Data for this exercise section start

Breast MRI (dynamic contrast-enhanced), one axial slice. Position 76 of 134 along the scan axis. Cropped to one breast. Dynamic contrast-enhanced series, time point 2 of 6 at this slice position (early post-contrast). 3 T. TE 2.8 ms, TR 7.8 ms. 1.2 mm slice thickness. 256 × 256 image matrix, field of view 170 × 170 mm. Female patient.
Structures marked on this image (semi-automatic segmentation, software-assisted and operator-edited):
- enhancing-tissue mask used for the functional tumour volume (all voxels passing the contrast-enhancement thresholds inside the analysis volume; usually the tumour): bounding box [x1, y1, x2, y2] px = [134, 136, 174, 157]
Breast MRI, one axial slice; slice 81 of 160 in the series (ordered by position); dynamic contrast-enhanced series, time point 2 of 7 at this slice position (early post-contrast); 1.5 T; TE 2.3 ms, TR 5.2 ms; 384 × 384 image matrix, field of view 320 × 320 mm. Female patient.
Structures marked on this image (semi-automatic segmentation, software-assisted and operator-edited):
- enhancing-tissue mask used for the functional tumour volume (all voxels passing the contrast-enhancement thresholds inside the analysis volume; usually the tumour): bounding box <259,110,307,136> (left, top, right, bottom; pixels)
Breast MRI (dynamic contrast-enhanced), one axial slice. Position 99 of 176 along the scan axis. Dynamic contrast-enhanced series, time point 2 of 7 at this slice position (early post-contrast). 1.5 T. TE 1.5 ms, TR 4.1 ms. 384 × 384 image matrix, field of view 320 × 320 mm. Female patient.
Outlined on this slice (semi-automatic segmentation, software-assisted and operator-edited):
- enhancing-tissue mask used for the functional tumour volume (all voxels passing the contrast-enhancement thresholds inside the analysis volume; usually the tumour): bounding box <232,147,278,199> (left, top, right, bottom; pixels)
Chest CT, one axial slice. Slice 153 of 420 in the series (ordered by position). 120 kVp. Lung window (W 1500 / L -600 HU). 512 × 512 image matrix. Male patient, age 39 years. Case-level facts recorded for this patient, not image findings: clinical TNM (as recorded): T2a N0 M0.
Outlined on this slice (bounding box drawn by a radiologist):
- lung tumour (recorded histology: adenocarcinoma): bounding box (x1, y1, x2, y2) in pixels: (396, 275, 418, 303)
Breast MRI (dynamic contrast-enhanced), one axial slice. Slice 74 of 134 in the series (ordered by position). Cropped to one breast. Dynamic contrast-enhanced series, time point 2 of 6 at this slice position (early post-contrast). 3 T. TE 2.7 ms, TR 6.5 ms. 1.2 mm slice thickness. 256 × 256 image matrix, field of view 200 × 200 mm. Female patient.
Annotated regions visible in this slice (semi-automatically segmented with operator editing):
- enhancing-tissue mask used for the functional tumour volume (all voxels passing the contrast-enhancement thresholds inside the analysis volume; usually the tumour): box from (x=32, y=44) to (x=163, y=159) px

Data for this exercise section end

-- Directions for this task --
Please return only the lines from the one with "Outlined on this slice (bounding" through the end of the listing, each exactly as written, first and last included.

-- Result below --
Outlined on this slice (bounding box drawn by a radiologist):
- lung tumour (recorded histology: adenocarcinoma): bounding box (x1, y1, x2, y2) in pixels: (396, 275, 418, 303)
Breast MRI (dynamic contrast-enhanced), one axial slice. Slice 74 of 134 in the series (ordered by position). Cropped to one breast. Dynamic contrast-enhanced series, time point 2 of 6 at this slice position (early post-contrast). 3 T. TE 2.7 ms, TR 6.5 ms. 1.2 mm slice thickness. 256 × 256 image matrix, field of view 200 × 200 mm. Female patient.
Annotated regions visible in this slice (semi-automatically segmented with operator editing):
- enhancing-tissue mask used for the functional tumour volume (all voxels passing the contrast-enhancement thresholds inside the analysis volume; usually the tumour): box from (x=32, y=44) to (x=163, y=159) px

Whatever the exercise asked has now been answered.